Es beginnt mit Schmerzen in den Finger- oder Zehengelenken, in späteren Stadien können die Gelenke sogar ganz zerstört sein. Warum das Immunsystem mancher Menschen plötzlich verrückt spielt und den Körper angreift, ist unklar. Doch offenbar geht parallel zum Ausbruch einer rheumatoiden Arthritis etwas im Darm der Patienten vor sich. Dan Littman und seine Kollegen von der New York University School of Medicine haben beobachtet, dass bestimmte Bakterien häufiger werden, wenn Patienten die ersten Symptome entwickeln:
"Wir wussten schon aus Tierversuchen, dass ein einzelner Bakterienstamm bei Mäusen eine Arthritis auslösen kann. Und das hat uns auf die Idee gebracht, dies auch beim Menschen zu untersuchen. Bei den Mäusen waren es aber andere Mikroben als Prevotella."
Warum das Bakterium Prevotella copri im Darm von Arthritis -Patienten häufiger vorkommt, ist jedoch unklar. Littman:
"Ob dieses Bakterium die Krankheit beim Menschen auslöst oder zu ihrer Entstehung beiträgt, können wir bisher aber nicht sagen. Es könnte auch sein, dass dieses Bakterium im Darm nur deswegen häufiger vorkommt, weil das Wachstum anderer Mikroben gehemmt wird. Was wir beobachtet haben ist bisher also nur eine Korrelation."

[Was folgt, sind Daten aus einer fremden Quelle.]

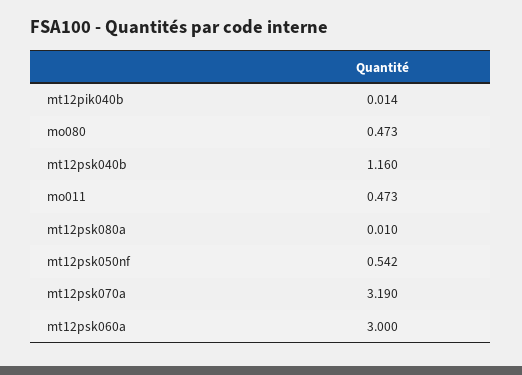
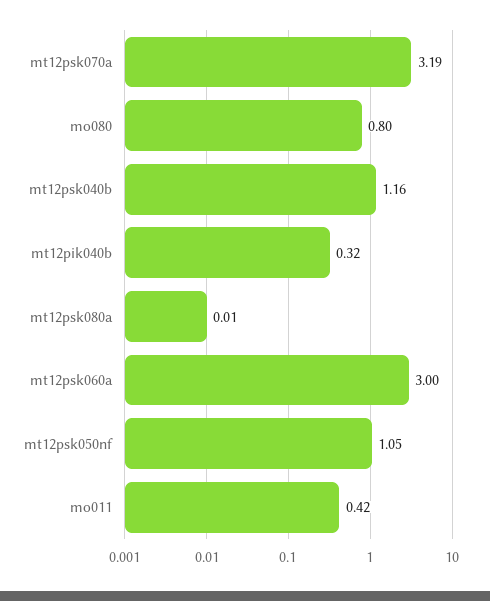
  {
-   "mt12pik040b": 0.014,
+   "mt12pik040b": 0.32,
-   "mo080": 0.473,
+   "mo080": 0.8,
    "mt12psk040b": 1.16,
-   "mo011": 0.473,
+   "mo011": 0.42,
    "mt12psk080a": 0.01,
-   "mt12psk050nf": 0.542,
+   "mt12psk050nf": 1.05,
    "mt12psk070a": 3.19,
    "mt12psk060a": 3
  }

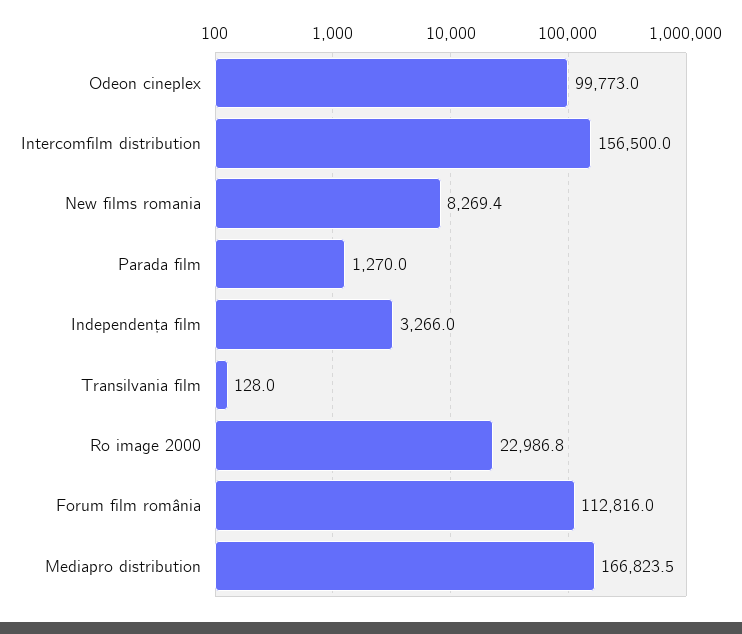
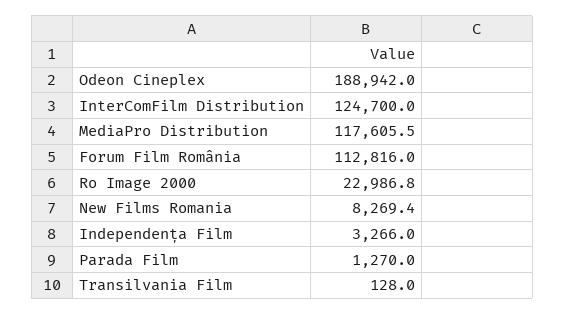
  {
-   "Odeon cineplex": 99773,
+   "Odeon cineplex": 188942,
-   "Intercomfilm distribution": 156500,
+   "Intercomfilm distribution": 124700,
    "New films romania": 8269.4,
    "Parada film": 1270,
    "Independența film": 3266,
    "Transilvania film": 128,
    "Ro image 2000": 22986.8,
    "Forum film românia": 112816,
-   "Mediapro distribution": 166823.5
+   "Mediapro distribution": 117605.5
  }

Doch sie zeigt den Forschern, dass es auch beim Menschen eine Verbindung gibt zwischen dem Ausbruch der Krankheit und dem Miteinander der Bakterien im Darm. Prevotella ließe sich daher eventuell als Marker nutzen, mit dem Risikopatienten identifiziert werden könnten, meint Dan Littman. Taucht diese Mikrobe häufiger im Darm von Menschen auf, die genetisch vorbelastet sind, könnte das ein Warnsignal sein:
"Wir wissen aus Tiermodellen, dass bei genetisch vorbelasteten Mäusen bestimmte körpereigene Bakterien den Ausbruch der Krankheit verursachen können. Es wird schon lange vermutet, dass es Umweltfaktoren sind, die letztendlich dazu führen, dass jemand eine rheumatoide Arthritis entwickelt. Und in diesem Fall sind es offenbar Veränderungen in der Bakteriengemeinschaft."
Ernährung als Therapie
Die Beobachtungen der Forscher ließen sich aber nicht nur eventuell dazu nutzen frühzeitige Diagnosen zu stellen. Dan Littman geht davon aus, dass Menschen mit einer Autoimmunerkrankung den Verlauf ihrer Krankheit auch durch die richtige Diät beeinflussen können:
"Es gibt in der Literatur viele anekdotische Berichte darüber, dass die Ernährung und auch Antibiotika den Verlauf einer rheumatoiden Arthritis beeinflussen. Leider war es bisher schwierig, diesen Zusammenhang konkret in wissenschaftlichen Studien nachzuweisen. Ich habe aber viele E-Mails von Leuten mit Arthritis bekommen, die meinten, dass das die Erklärung sein müsse. Sie erzählten, dass sich der Verlauf ihrer Krankheit verändert hat, nachdem sie ihre Ernährung umgestellt haben."
Wie sich Menschen mit einer Autoimmunerkrankung ernähren sollten, ist jedoch unklar. Das Zusammenspiel zwischen Darmbakterien, Ernährung und dem Immunsystem ist erst in Ansätzen verstanden. Dan Littman ist aber überzeugt, dass die symbiontischen Mikroben im Darm Einfluss auf das Immunsystem und damit auch auf den Verlauf von Autoimmunerkrankungen haben. Auch wenn dieser Zusammenhang nicht immer offensichtlich ist:
"Bemerkenswert ist, dass Bakterien bestimmte Immunzellen im Darm lokal beeinflussen können und dass diese Zellen dann ganz woanders im Körper wirken und eine Reaktion auslösen. Wir wissen zum Beispiel, dass auch die Nervenkrankheit Multiple Sklerose bei Mäusen von Bakterien beeinflusst wird. Es gibt also interessante systemische Effekte, die dadurch entstehen, dass in unserem Verdauungssystem Immunreaktionen ausgelöst werden."
Als Nächstes möchten die Forscher die Zusammensetzung der Bakteriengemeinschaft im Darm von Arthritis Patienten über längere Zeiträume untersuchen. Littmann und seine Kollegen hoffen, auf diese Weise nachvollziehen zu können, wie sie sich die Mikrobiota verändert, wenn die Symptome der Krankheit auftreten.